You can use a custom function that interprets prompts and provides replies to assess agents for the most flexibility. Google Cloud provide native agent inference and automatically log all outcomes in Vertex AI experiments to facilitate your assessment process.
Evaluating agents in operation
Consider the following LangGraph customer service representative. Your goal is to evaluate both the replies the agent provides and the series of steps (or “trajectory”) it takes to generate those responses.

You begin by creating an evaluation dataset in order to evaluate an agent utilising the Vertex AI Gen AI evaluation service. The following components should ideally be present in this dataset:
User’s prompt
This is an example of the input that the user gives the agent.
Trajectory reference
The agent should follow this expected flow of steps in order to give the right answer.
Trajectory generated
The actual steps the agent performed to provide a response to the user query are listed below.
Reaction
Considering the order of the agent’s actions, this is the produced answer.
Choose the metrics you wish to use to assess the agent after you have gathered your assessment dataset. See Evaluate Gen AI agents for a full set of metrics and their meanings. Here are a few metrics that you may define:
response_tool_metrics = [
"trajectory_exact_match", "trajectory_in_order_match", "safety", response_follows_trajectory_metric
]
Observe that you may specify the response_follows_trajectory_metric as a custom meter to assess your agent.
When evaluating AI agents that interact with surroundings, standard text production metrics like coherence may not be adequate because they mostly concentrate on text structure. Effectiveness in the environment should be the basis for evaluating agent responses. You may create custom measures, such as response_follows_trajectory_metric, using the Vertex AI Gen AI Evaluation service to determine whether the agent’s response makes sense given its tool selections. Please see the official notebook for further details on these measures.
You may now launch your first evaluating agent job on Vertex AI after defining your evaluation dataset and metrics. Please refer to the code example that follows.
# Import libraries
import vertexai
from vertexai.preview.evaluation import EvalTask
# Initiate Vertex AI session
vertexai.init(project="my-project-id", location="my-location", experiment="evaluate-langgraph-agent)
# Define an EvalTask
response_eval_tool_task = EvalTask(
dataset=byod_eval_sample_dataset,
metrics=response_tool_metrics,
)
# Run evaluation
response_eval_tool_result = response_eval_tool_task.evaluate( experiment_run_name="response-over-tools")
Start a EvalTask
using the predefined dataset and metrics to begin the evaluation. Next, use the evaluate method to execute an evaluation task. The Vertex AI Gen AI evaluation is tracked as an experiment conducted inside Vertex AI Experiments, Vertex AI’s managed experiment tracking service. The Vertex AI Experiments UI and the notebook both display the assessment results. The findings can also be shown in the Experiment side panel, as seen below, if you’re using Colab Enterprise.
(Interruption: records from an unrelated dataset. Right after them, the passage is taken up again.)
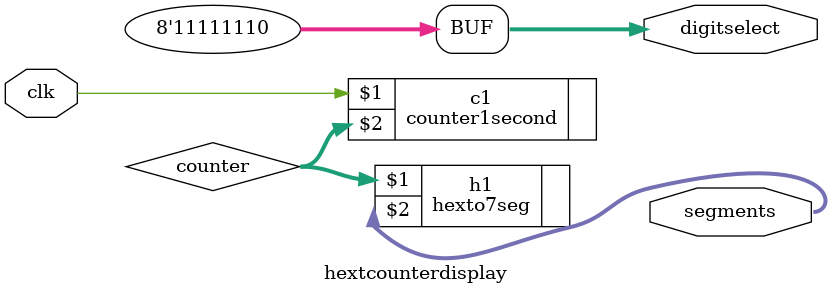
<source format=sv>
`timescale 1ns / 1ps
`default_nettype none

module hextcounterdisplay(
    input wire clk,
    output wire [7:0] digitselect,
    output wire [7:0] segments
    );
    
    wire [3:0] counter;
    
    assign digitselect = ~(8'b0000_0001);
    
    counter1second c1(clk, counter);
    hexto7seg h1(counter, segments);
    
endmodule

</source>
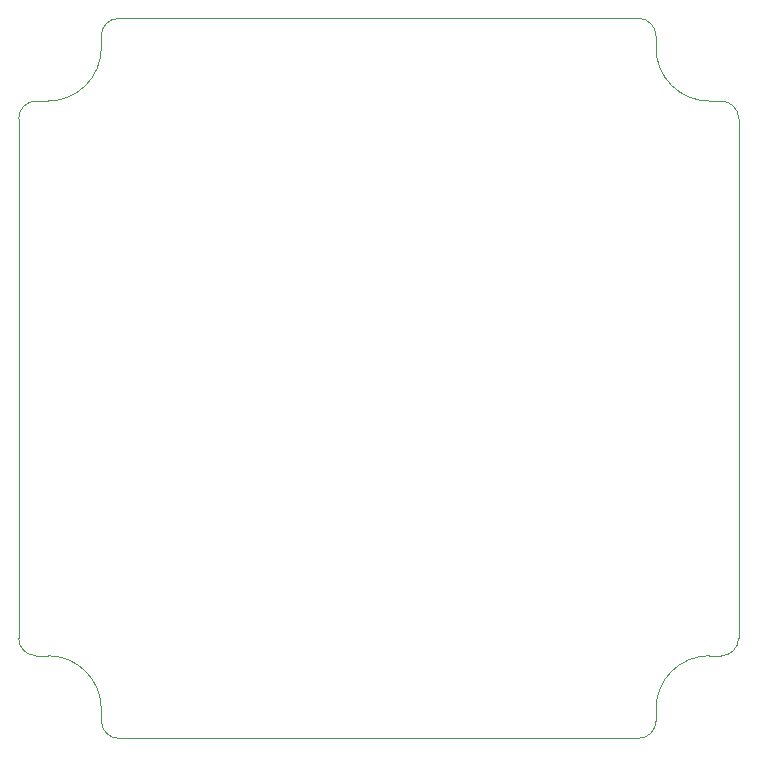
<source format=gbr>
%TF.GenerationSoftware,KiCad,Pcbnew,7.0.2-0*%
%TF.CreationDate,2024-10-30T20:33:58-04:00*%
%TF.ProjectId,2sliders,32736c69-6465-4727-932e-6b696361645f,rev?*%
%TF.SameCoordinates,Original*%
%TF.FileFunction,Profile,NP*%
%FSLAX46Y46*%
G04 Gerber Fmt 4.6, Leading zero omitted, Abs format (unit mm)*
G04 Created by KiCad (PCBNEW 7.0.2-0) date 2024-10-30 20:33:58*
%MOMM*%
%LPD*%
G01*
G04 APERTURE LIST*
%TA.AperFunction,Profile*%
%ADD10C,0.100000*%
%TD*%
G04 APERTURE END LIST*
D10*
X7000000Y2480000D02*
X7000000Y1480000D01*
X7000000Y2480000D02*
G75*
G03*
X2480000Y7000000I-4520000J0D01*
G01*
X59480000Y7000000D02*
G75*
G03*
X60960000Y8480000I0J1480000D01*
G01*
X1480000Y53960000D02*
G75*
G03*
X0Y52480000I0J-1480000D01*
G01*
X53960000Y58480000D02*
X53960000Y59480000D01*
X0Y52480000D02*
X0Y8480000D01*
X60960000Y52480000D02*
G75*
G03*
X59480000Y53960000I-1480000J0D01*
G01*
X0Y8480000D02*
G75*
G03*
X1480000Y7000000I1480000J0D01*
G01*
X53960000Y59480000D02*
G75*
G03*
X52480000Y60960000I-1480000J0D01*
G01*
X52480000Y0D02*
G75*
G03*
X53960000Y1480000I0J1480000D01*
G01*
X53960000Y1480000D02*
X53960000Y2480000D01*
X2480000Y53960000D02*
G75*
G03*
X7000000Y58480000I0J4520000D01*
G01*
X60960000Y8480000D02*
X60960000Y52480000D01*
X53960000Y58480000D02*
G75*
G03*
X58480000Y53960000I4520000J0D01*
G01*
X59480000Y53960000D02*
X58480000Y53960000D01*
X2480000Y53960000D02*
X1480000Y53960000D01*
X8480000Y0D02*
X52480000Y0D01*
X58480000Y7000000D02*
G75*
G03*
X53960000Y2480000I0J-4520000D01*
G01*
X7000000Y59480000D02*
X7000000Y58480000D01*
X1480000Y7000000D02*
X2480000Y7000000D01*
X8480000Y60960000D02*
G75*
G03*
X7000000Y59480000I0J-1480000D01*
G01*
X58480000Y7000000D02*
X59480000Y7000000D01*
X52480000Y60960000D02*
X8480000Y60960000D01*
X7000000Y1480000D02*
G75*
G03*
X8480000Y0I1480000J0D01*
G01*
M02*

</source>
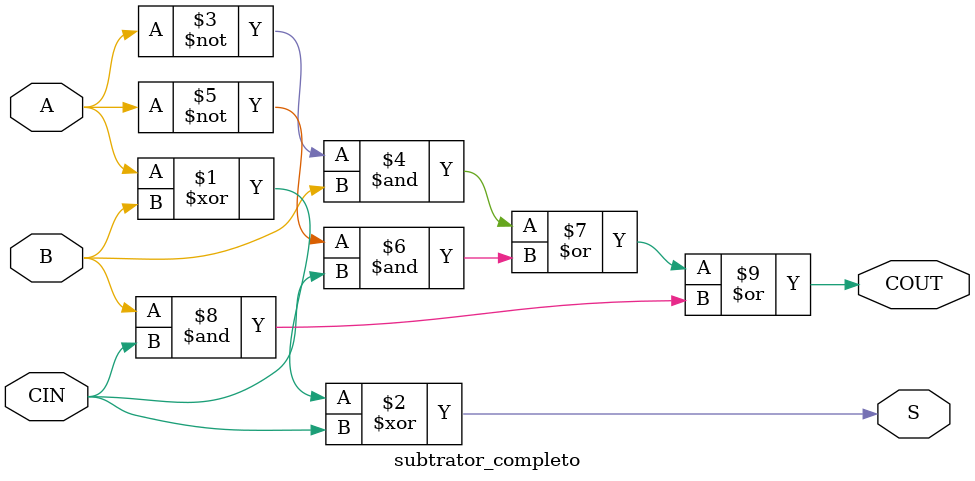
<source format=v>
module subtrator_completo (A, B, CIN, S, COUT);

    input A, B, CIN;
    output S, COUT;

    assign S = A ^ B ^ CIN; 
    assign COUT = ~A & B | ~A & CIN | B & CIN;

endmodule
</source>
The Vertex AI Gen AI evaluation service provides comprehensive insights into agent performance through summary and metrics tables. For every user input and trajectory pair across all specified metrics, this comprises individual user input, trajectory outcomes, and aggregate results.
You may produce insightful visualisations of agent performance, such as bar and radar charts like the one below, by having access to these detailed assessment results:

Start now
Unlock the full potential of your agentic applications by exploring the Vertex AI Gen AI evaluation service in public preview.